- [TO BE DONE]: Lay out every line of the listing below as a Markdown table with the columns Row and Line, numbering the rows and leaving out any blank lines.

- [DATASET ROWS]:

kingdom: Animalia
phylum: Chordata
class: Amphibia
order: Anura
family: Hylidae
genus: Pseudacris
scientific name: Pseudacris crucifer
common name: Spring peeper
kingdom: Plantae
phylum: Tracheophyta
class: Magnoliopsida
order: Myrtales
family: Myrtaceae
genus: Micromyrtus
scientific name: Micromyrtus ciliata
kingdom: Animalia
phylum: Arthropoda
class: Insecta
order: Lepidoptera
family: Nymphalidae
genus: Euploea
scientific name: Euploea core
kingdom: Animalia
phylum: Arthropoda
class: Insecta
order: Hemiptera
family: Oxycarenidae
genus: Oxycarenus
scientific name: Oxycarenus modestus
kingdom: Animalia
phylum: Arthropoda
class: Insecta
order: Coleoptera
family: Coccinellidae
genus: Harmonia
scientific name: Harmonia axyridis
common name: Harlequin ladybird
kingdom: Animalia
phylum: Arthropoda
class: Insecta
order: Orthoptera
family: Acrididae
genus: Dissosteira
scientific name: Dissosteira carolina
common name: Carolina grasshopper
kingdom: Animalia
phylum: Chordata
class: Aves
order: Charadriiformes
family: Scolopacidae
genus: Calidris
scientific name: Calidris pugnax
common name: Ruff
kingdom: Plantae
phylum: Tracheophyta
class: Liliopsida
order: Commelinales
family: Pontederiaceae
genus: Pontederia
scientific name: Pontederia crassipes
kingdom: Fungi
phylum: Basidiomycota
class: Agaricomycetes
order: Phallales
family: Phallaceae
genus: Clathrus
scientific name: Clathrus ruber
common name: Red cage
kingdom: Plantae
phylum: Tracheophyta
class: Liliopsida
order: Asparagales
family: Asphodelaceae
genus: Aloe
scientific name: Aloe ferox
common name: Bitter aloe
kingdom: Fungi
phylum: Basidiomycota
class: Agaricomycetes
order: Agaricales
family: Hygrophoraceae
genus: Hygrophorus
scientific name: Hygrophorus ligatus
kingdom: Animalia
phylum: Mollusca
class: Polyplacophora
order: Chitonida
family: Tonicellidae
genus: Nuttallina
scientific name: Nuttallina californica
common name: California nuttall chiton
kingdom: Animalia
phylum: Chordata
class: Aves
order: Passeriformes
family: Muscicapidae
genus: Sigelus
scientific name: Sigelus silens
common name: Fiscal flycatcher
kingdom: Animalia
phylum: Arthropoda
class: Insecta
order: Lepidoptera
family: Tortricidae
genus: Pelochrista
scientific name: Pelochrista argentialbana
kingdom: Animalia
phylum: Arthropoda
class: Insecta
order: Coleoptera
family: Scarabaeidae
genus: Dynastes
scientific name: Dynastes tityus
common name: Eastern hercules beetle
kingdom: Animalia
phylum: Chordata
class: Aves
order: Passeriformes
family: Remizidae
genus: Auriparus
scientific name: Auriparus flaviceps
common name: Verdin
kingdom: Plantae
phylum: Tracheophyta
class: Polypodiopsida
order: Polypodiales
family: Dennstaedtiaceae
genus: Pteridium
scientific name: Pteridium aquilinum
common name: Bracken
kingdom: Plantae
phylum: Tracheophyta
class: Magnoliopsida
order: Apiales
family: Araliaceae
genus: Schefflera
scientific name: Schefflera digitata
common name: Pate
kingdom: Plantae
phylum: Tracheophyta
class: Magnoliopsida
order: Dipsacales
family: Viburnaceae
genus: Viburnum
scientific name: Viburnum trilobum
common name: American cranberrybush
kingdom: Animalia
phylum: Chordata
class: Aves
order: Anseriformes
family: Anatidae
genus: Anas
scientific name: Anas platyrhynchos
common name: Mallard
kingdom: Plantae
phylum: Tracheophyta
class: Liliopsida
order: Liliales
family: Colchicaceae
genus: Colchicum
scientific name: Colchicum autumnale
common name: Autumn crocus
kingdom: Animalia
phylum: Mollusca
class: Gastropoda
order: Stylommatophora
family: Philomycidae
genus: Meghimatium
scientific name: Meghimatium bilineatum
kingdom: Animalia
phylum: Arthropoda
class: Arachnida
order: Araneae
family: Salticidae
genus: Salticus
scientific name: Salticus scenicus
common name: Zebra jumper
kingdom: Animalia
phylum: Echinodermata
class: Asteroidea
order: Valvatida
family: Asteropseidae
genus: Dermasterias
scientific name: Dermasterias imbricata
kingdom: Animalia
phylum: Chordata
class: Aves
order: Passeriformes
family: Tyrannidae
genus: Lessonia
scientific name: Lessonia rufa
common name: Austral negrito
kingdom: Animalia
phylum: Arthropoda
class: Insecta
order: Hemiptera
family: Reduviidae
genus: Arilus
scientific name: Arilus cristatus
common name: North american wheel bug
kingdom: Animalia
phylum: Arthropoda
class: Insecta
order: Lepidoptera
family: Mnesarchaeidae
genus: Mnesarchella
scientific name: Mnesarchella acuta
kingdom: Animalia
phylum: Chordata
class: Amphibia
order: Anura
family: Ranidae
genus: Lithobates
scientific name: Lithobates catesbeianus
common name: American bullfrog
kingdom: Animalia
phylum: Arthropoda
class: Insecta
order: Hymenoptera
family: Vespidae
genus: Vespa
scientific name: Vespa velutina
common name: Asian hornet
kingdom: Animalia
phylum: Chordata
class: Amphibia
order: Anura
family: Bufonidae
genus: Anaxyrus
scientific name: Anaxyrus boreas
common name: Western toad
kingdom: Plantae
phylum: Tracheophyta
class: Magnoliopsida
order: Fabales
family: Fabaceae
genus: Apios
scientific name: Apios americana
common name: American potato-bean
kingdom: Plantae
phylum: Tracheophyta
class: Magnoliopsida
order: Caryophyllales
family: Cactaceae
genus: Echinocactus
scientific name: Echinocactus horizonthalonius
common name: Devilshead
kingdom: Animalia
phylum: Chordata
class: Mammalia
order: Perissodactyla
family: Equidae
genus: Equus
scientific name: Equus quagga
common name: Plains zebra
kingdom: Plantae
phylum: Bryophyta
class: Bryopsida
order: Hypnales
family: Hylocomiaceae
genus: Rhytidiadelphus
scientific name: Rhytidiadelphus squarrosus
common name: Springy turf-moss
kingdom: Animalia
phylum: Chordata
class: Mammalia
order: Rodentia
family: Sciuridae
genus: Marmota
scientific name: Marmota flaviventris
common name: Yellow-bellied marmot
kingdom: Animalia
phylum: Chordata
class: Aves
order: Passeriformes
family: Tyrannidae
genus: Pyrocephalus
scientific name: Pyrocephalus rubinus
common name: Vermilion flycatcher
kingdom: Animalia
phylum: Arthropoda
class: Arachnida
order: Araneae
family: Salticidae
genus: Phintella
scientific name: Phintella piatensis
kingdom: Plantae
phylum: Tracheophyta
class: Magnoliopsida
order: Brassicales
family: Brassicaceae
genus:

- [WORKED ANSWER]:
| Row | Line |
|---|---|
| 1 | kingdom: Animalia |
| 2 | phylum: Chordata |
| 3 | class: Amphibia |
| 4 | order: Anura |
| 5 | family: Hylidae |
| 6 | genus: Pseudacris |
| 7 | scientific name: Pseudacris crucifer |
| 8 | common name: Spring peeper |
| 9 | kingdom: Plantae |
| 10 | phylum: Tracheophyta |
| 11 | class: Magnoliopsida |
| 12 | order: Myrtales |
| 13 | family: Myrtaceae |
| 14 | genus: Micromyrtus |
| 15 | scientific name: Micromyrtus ciliata |
| 16 | kingdom: Animalia |
| 17 | phylum: Arthropoda |
| 18 | class: Insecta |
| 19 | order: Lepidoptera |
| 20 | family: Nymphalidae |
| 21 | genus: Euploea |
| 22 | scientific name: Euploea core |
| 23 | kingdom: Animalia |
| 24 | phylum: Arthropoda |
| 25 | class: Insecta |
| 26 | order: Hemiptera |
| 27 | family: Oxycarenidae |
| 28 | genus: Oxycarenus |
| 29 | scientific name: Oxycarenus modestus |
| 30 | kingdom: Animalia |
| 31 | phylum: Arthropoda |
| 32 | class: Insecta |
| 33 | order: Coleoptera |
| 34 | family: Coccinellidae |
| 35 | genus: Harmonia |
| 36 | scientific name: Harmonia axyridis |
| 37 | common name: Harlequin ladybird |
| 38 | kingdom: Animalia |
| 39 | phylum: Arthropoda |
| 40 | class: Insecta |
| 41 | order: Orthoptera |
| 42 | family: Acrididae |
| 43 | genus: Dissosteira |
| 44 | scientific name: Dissosteira carolina |
| 45 | common name: Carolina grasshopper |
| 46 | kingdom: Animalia |
| 47 | phylum: Chordata |
| 48 | class: Aves |
| 49 | order: Charadriiformes |
| 50 | family: Scolopacidae |
| 51 | genus: Calidris |
| 52 | scientific name: Calidris pugnax |
| 53 | common name: Ruff |
| 54 | kingdom: Plantae |
| 55 | phylum: Tracheophyta |
| 56 | class: Liliopsida |
| 57 | order: Commelinales |
| 58 | family: Pontederiaceae |
| 59 | genus: Pontederia |
| 60 | scientific name: Pontederia crassipes |
| 61 | kingdom: Fungi |
| 62 | phylum: Basidiomycota |
| 63 | class: Agaricomycetes |
| 64 | order: Phallales |
| 65 | family: Phallaceae |
| 66 | genus: Clathrus |
| 67 | scientific name: Clathrus ruber |
| 68 | common name: Red cage |
| 69 | kingdom: Plantae |
| 70 | phylum: Tracheophyta |
| 71 | class: Liliopsida |
| 72 | order: Asparagales |
| 73 | family: Asphodelaceae |
| 74 | genus: Aloe |
| 75 | scientific name: Aloe ferox |
| 76 | common name: Bitter aloe |
| 77 | kingdom: Fungi |
| 78 | phylum: Basidiomycota |
| 79 | class: Agaricomycetes |
| 80 | order: Agaricales |
| 81 | family: Hygrophoraceae |
| 82 | genus: Hygrophorus |
| 83 | scientific name: Hygrophorus ligatus |
| 84 | kingdom: Animalia |
| 85 | phylum: Mollusca |
| 86 | class: Polyplacophora |
| 87 | order: Chitonida |
| 88 | family: Tonicellidae |
| 89 | genus: Nuttallina |
| 90 | scientific name: Nuttallina californica |
| 91 | common name: California nuttall chiton |
| 92 | kingdom: Animalia |
| 93 | phylum: Chordata |
| 94 | class: Aves |
| 95 | order: Passeriformes |
| 96 | family: Muscicapidae |
| 97 | genus: Sigelus |
| 98 | scientific name: Sigelus silens |
| 99 | common name: Fiscal flycatcher |
| 100 | kingdom: Animalia |
| 101 | phylum: Arthropoda |
| 102 | class: Insecta |
| 103 | order: Lepidoptera |
| 104 | family: Tortricidae |
| 105 | genus: Pelochrista |
| 106 | scientific name: Pelochrista argentialbana |
| 107 | kingdom: Animalia |
| 108 | phylum: Arthropoda |
| 109 | class: Insecta |
| 110 | order: Coleoptera |
| 111 | family: Scarabaeidae |
| 112 | genus: Dynastes |
| 113 | scientific name: Dynastes tityus |
| 114 | common name: Eastern hercules beetle |
| 115 | kingdom: Animalia |
| 116 | phylum: Chordata |
| 117 | class: Aves |
| 118 | order: Passeriformes |
| 119 | family: Remizidae |
| 120 | genus: Auriparus |
| 121 | scientific name: Auriparus flaviceps |
| 122 | common name: Verdin |
| 123 | kingdom: Plantae |
| 124 | phylum: Tracheophyta |
| 125 | class: Polypodiopsida |
| 126 | order: Polypodiales |
| 127 | family: Dennstaedtiaceae |
| 128 | genus: Pteridium |
| 129 | scientific name: Pteridium aquilinum |
| 130 | common name: Bracken |
| 131 | kingdom: Plantae |
| 132 | phylum: Tracheophyta |
| 133 | class: Magnoliopsida |
| 134 | order: Apiales |
| 135 | family: Araliaceae |
| 136 | genus: Schefflera |
| 137 | scientific name: Schefflera digitata |
| 138 | common name: Pate |
| 139 | kingdom: Plantae |
| 140 | phylum: Tracheophyta |
| 141 | class: Magnoliopsida |
| 142 | order: Dipsacales |
| 143 | family: Viburnaceae |
| 144 | genus: Viburnum |
| 145 | scientific name: Viburnum trilobum |
| 146 | common name: American cranberrybush |
| 147 | kingdom: Animalia |
| 148 | phylum: Chordata |
| 149 | class: Aves |
| 150 | order: Anseriformes |
| 151 | family: Anatidae |
| 152 | genus: Anas |
| 153 | scientific name: Anas platyrhynchos |
| 154 | common name: Mallard |
| 155 | kingdom: Plantae |
| 156 | phylum: Tracheophyta |
| 157 | class: Liliopsida |
| 158 | order: Liliales |
| 159 | family: Colchicaceae |
| 160 | genus: Colchicum |
| 161 | scientific name: Colchicum autumnale |
| 162 | common name: Autumn crocus |
| 163 | kingdom: Animalia |
| 164 | phylum: Mollusca |
| 165 | class: Gastropoda |
| 166 | order: Stylommatophora |
| 167 | family: Philomycidae |
| 168 | genus: Meghimatium |
| 169 | scientific name: Meghimatium bilineatum |
| 170 | kingdom: Animalia |
| 171 | phylum: Arthropoda |
| 172 | class: Arachnida |
| 173 | order: Araneae |
| 174 | family: Salticidae |
| 175 | genus: Salticus |
| 176 | scientific name: Salticus scenicus |
| 177 | common name: Zebra jumper |
| 178 | kingdom: Animalia |
| 179 | phylum: Echinodermata |
| 180 | class: Asteroidea |
| 181 | order: Valvatida |
| 182 | family: Asteropseidae |
| 183 | genus: Dermasterias |
| 184 | scientific name: Dermasterias imbricata |
| 185 | kingdom: Animalia |
| 186 | phylum: Chordata |
| 187 | class: Aves |
| 188 | order: Passeriformes |
| 189 | family: Tyrannidae |
| 190 | genus: Lessonia |
| 191 | scientific name: Lessonia rufa |
| 192 | common name: Austral negrito |
| 193 | kingdom: Animalia |
| 194 | phylum: Arthropoda |
| 195 | class: Insecta |
| 196 | order: Hemiptera |
| 197 | family: Reduviidae |
| 198 | genus: Arilus |
| 199 | scientific name: Arilus cristatus |
| 200 | common name: North american wheel bug |
| 201 | kingdom: Animalia |
| 202 | phylum: Arthropoda |
| 203 | class: Insecta |
| 204 | order: Lepidoptera |
| 205 | family: Mnesarchaeidae |
| 206 | genus: Mnesarchella |
| 207 | scientific name: Mnesarchella acuta |
| 208 | kingdom: Animalia |
| 209 | phylum: Chordata |
| 210 | class: Amphibia |
| 211 | order: Anura |
| 212 | family: Ranidae |
| 213 | genus: Lithobates |
| 214 | scientific name: Lithobates catesbeianus |
| 215 | common name: American bullfrog |
| 216 | kingdom: Animalia |
| 217 | phylum: Arthropoda |
| 218 | class: Insecta |
| 219 | order: Hymenoptera |
| 220 | family: Vespidae |
| 221 | genus: Vespa |
| 222 | scientific name: Vespa velutina |
| 223 | common name: Asian hornet |
| 224 | kingdom: Animalia |
| 225 | phylum: Chordata |
| 226 | class: Amphibia |
| 227 | order: Anura |
| 228 | family: Bufonidae |
| 229 | genus: Anaxyrus |
| 230 | scientific name: Anaxyrus boreas |
| 231 | common name: Western toad |
| 232 | kingdom: Plantae |
| 233 | phylum: Tracheophyta |
| 234 | class: Magnoliopsida |
| 235 | order: Fabales |
| 236 | family: Fabaceae |
| 237 | genus: Apios |
| 238 | scientific name: Apios americana |
| 239 | common name: American potato-bean |
| 240 | kingdom: Plantae |
| 241 | phylum: Tracheophyta |
| 242 | class: Magnoliopsida |
| 243 | order: Caryophyllales |
| 244 | family: Cactaceae |
| 245 | genus: Echinocactus |
| 246 | scientific name: Echinocactus horizonthalonius |
| 247 | common name: Devilshead |
| 248 | kingdom: Animalia |
| 249 | phylum: Chordata |
| 250 | class: Mammalia |
| 251 | order: Perissodactyla |
| 252 | family: Equidae |
| 253 | genus: Equus |
| 254 | scientific name: Equus quagga |
| 255 | common name: Plains zebra |
| 256 | kingdom: Plantae |
| 257 | phylum: Bryophyta |
| 258 | class: Bryopsida |
| 259 | order: Hypnales |
| 260 | family: Hylocomiaceae |
| 261 | genus: Rhytidiadelphus |
| 262 | scientific name: Rhytidiadelphus squarrosus |
| 263 | common name: Springy turf-moss |
| 264 | kingdom: Animalia |
| 265 | phylum: Chordata |
| 266 | class: Mammalia |
| 267 | order: Rodentia |
| 268 | family: Sciuridae |
| 269 | genus: Marmota |
| 270 | scientific name: Marmota flaviventris |
| 271 | common name: Yellow-bellied marmot |
| 272 | kingdom: Animalia |
| 273 | phylum: Chordata |
| 274 | class: Aves |
| 275 | order: Passeriformes |
| 276 | family: Tyrannidae |
| 277 | genus: Pyrocephalus |
| 278 | scientific name: Pyrocephalus rubinus |
| 279 | common name: Vermilion flycatcher |
| 280 | kingdom: Animalia |
| 281 | phylum: Arthropoda |
| 282 | class: Arachnida |
| 283 | order: Araneae |
| 284 | family: Salticidae |
| 285 | genus: Phintella |
| 286 | scientific name: Phintella piatensis |
| 287 | kingdom: Plantae |
| 288 | phylum: Tracheophyta |
| 289 | class: Magnoliopsida |
| 290 | order: Brassicales |
| 291 | family: Brassicaceae |
| 292 | genus: |